Abécédaire critique de la “novlangue” dans le champ éducatif,  Julien Netter,  Numéro 20

Continuité pédagogique

Depuis que la crise de la COVID a conduit à la fermeture des établissements scolaires, les français sont devenus familiers de la « continuité pédagogique » invoquée par le gouvernement pour qualifier la forme prise par le travail scolaire durant cette période. Le terme renvoie à deux phénomènes assez différents qu’il parait utile de distinguer.

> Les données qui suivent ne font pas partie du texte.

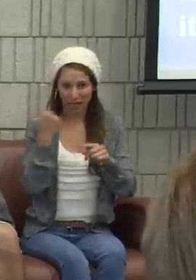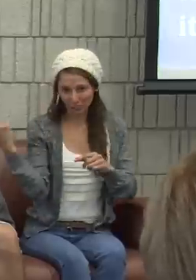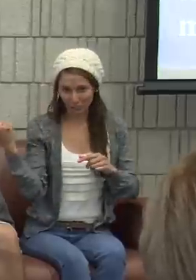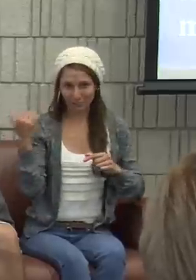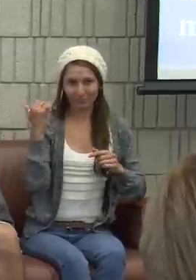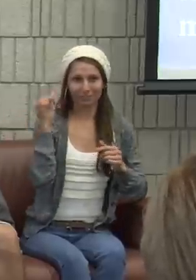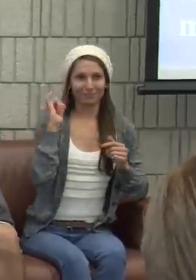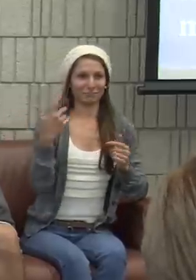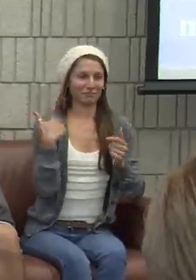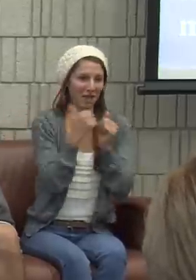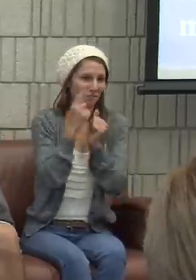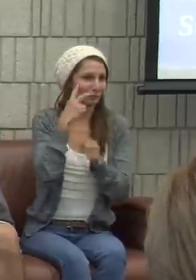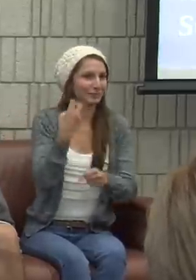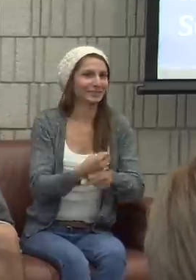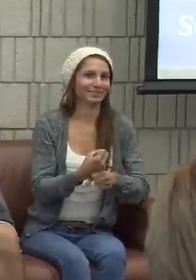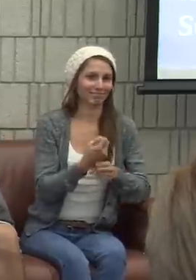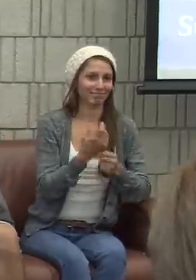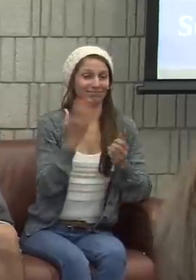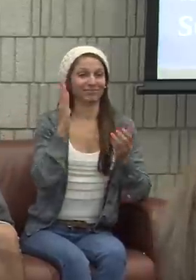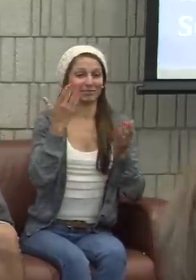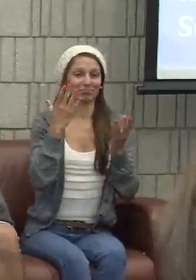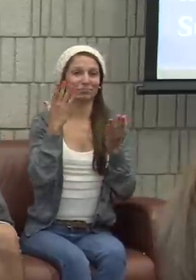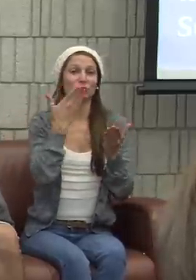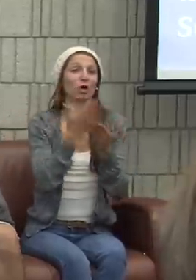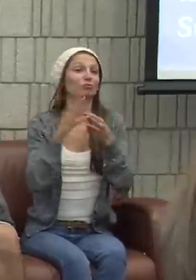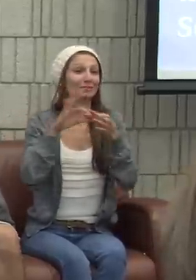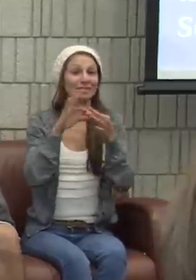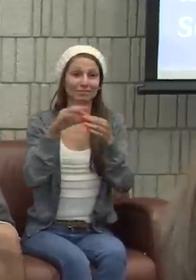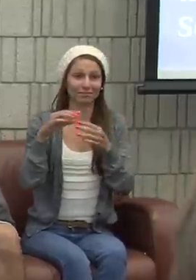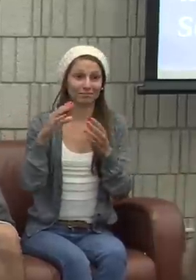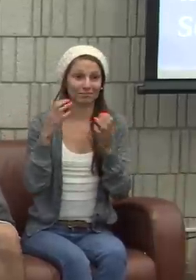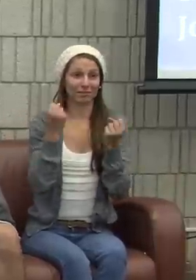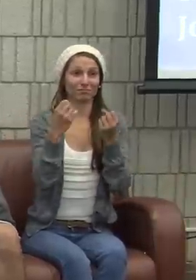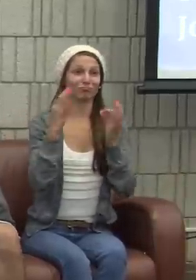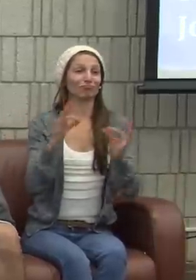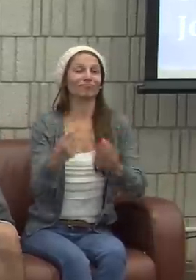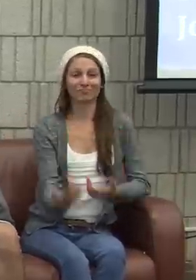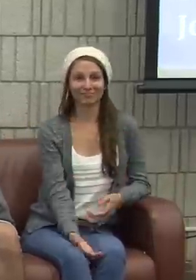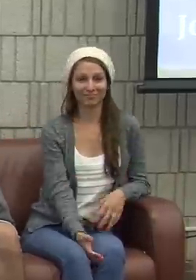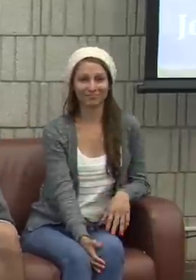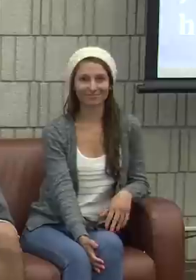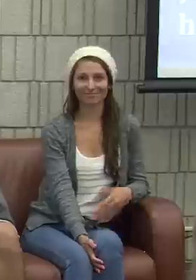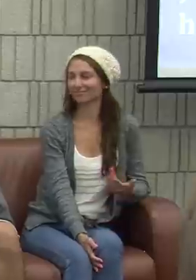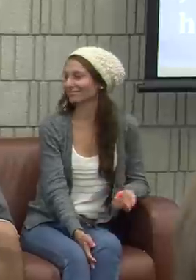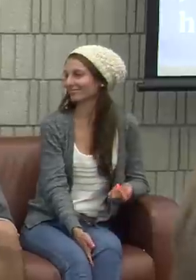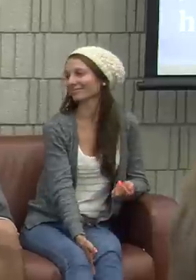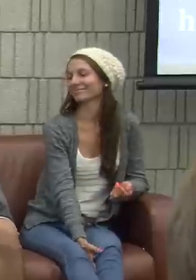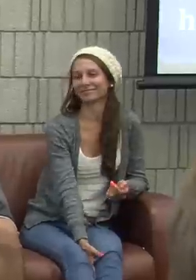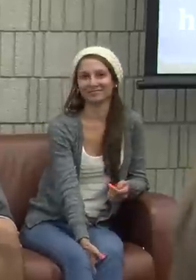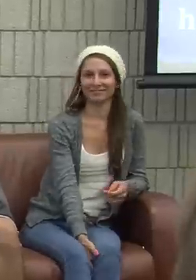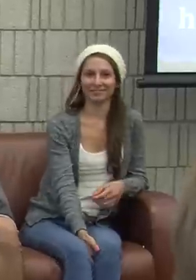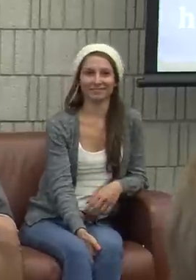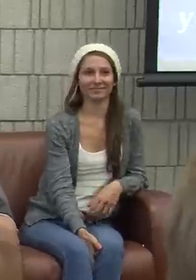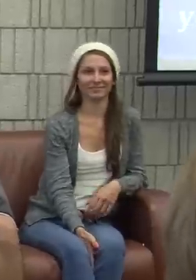later I met Josh through Facebook and we've been together now for two years and we have a good relationship and we communicate through sign language. It's great.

En premier lieu, la « continuité pédagogique » évoque la continuité de l’État appliquée à l’école. L’État a des obligations devant les citoyens en matière de scolarisation, dont le non-respect peut donner lieu à des dénonciations voire au lancement de procédures judiciaires. En installant très rapidement l’expression « continuité pédagogique » pour désigner les modalités nouvelles de la classe, le gouvernement montre sa conscience du problème et le résout du même coup à moindre frais, la désignation prenant valeur de preuve. Puisqu’il y a « continuité pédagogique », il ne saurait y avoir de problème de continuité. En même temps, le terme trace pour les personnels de l’Éducation Nationale une direction en forme d’injonction : il s’agit pour eux de continuer à « faire classe » comme si les écoles n’étaient pas fermées, de maintenir un cadre pour que les élèves demeurent au travail. Les limites de l’exercice apparaissent alors parce qu’au-delà de l’affirmation, l’État a peu préparé la transformation des dispositifs d’enseignement pour un tel passage au distanciel si bien que l’injonction pèse avant tout sur des enseignants sommés, en s’appuyant sur leurs propres ressources, de dénicher puis s’approprier en toute hâte de nouveaux outils pour inventer une nouvelle façon d’enseigner. Et la campagne médiatique contres les « mauvais enseignants » les rappelle à leur responsabilité individuelle, dégageant du même coup celle de l’État.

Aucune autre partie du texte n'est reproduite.